== Data supplied ==
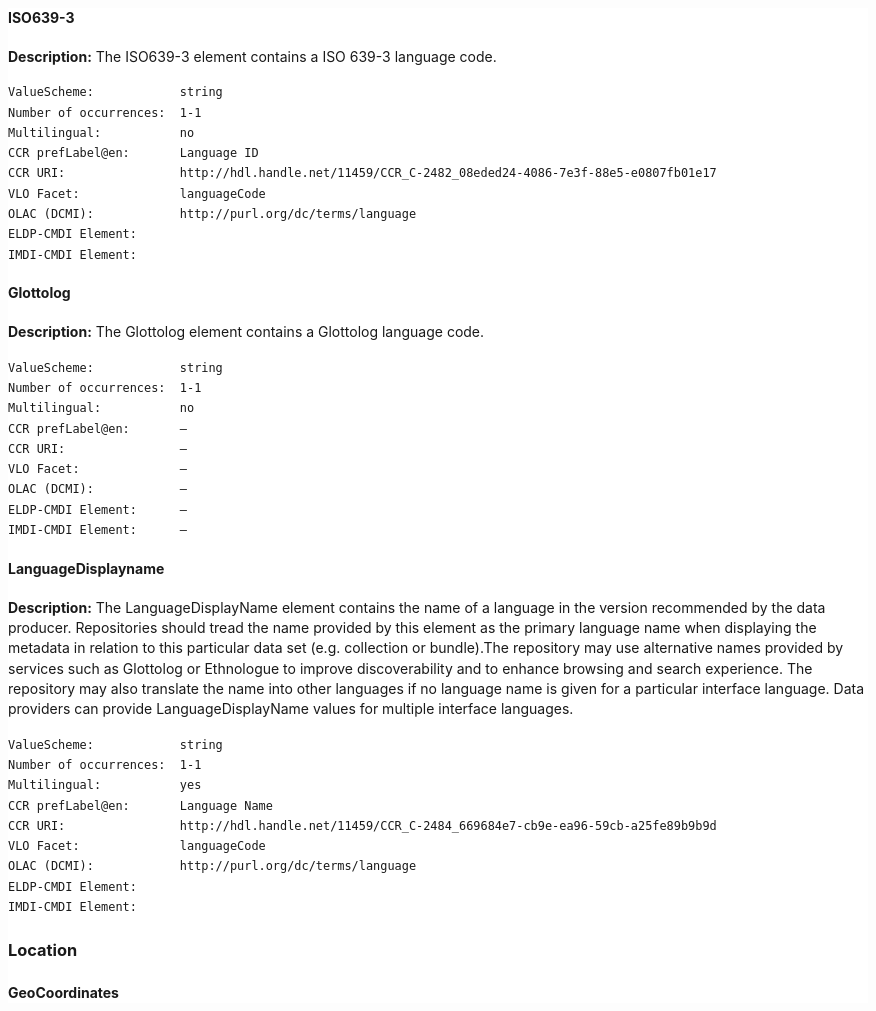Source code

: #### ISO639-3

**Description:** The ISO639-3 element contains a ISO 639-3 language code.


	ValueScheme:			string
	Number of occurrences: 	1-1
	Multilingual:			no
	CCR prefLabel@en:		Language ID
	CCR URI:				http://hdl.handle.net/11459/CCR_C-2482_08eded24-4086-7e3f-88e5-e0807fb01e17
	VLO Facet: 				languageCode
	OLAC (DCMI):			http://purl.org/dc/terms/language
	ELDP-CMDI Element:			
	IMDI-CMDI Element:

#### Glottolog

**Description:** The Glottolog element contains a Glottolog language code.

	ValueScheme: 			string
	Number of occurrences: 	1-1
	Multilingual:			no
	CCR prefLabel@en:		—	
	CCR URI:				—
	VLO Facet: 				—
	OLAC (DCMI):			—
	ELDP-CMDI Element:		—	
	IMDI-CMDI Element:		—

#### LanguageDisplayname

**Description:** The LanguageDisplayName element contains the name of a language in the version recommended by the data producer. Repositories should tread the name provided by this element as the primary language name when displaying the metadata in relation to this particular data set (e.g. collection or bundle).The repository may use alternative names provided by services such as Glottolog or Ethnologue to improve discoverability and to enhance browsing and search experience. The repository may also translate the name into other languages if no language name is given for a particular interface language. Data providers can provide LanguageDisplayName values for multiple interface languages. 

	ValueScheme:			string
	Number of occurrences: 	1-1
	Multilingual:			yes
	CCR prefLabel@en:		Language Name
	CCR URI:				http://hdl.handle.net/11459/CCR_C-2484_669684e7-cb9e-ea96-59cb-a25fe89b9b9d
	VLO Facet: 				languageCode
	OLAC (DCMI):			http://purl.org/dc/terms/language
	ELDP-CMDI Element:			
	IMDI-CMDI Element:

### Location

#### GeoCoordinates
===
Go through the records. Copy each line where "handle" appears.

- Output below
	CCR URI:				http://hdl.handle.net/11459/CCR_C-2482_08eded24-4086-7e3f-88e5-e0807fb01e17
	CCR URI:				http://hdl.handle.net/11459/CCR_C-2484_669684e7-cb9e-ea96-59cb-a25fe89b9b9d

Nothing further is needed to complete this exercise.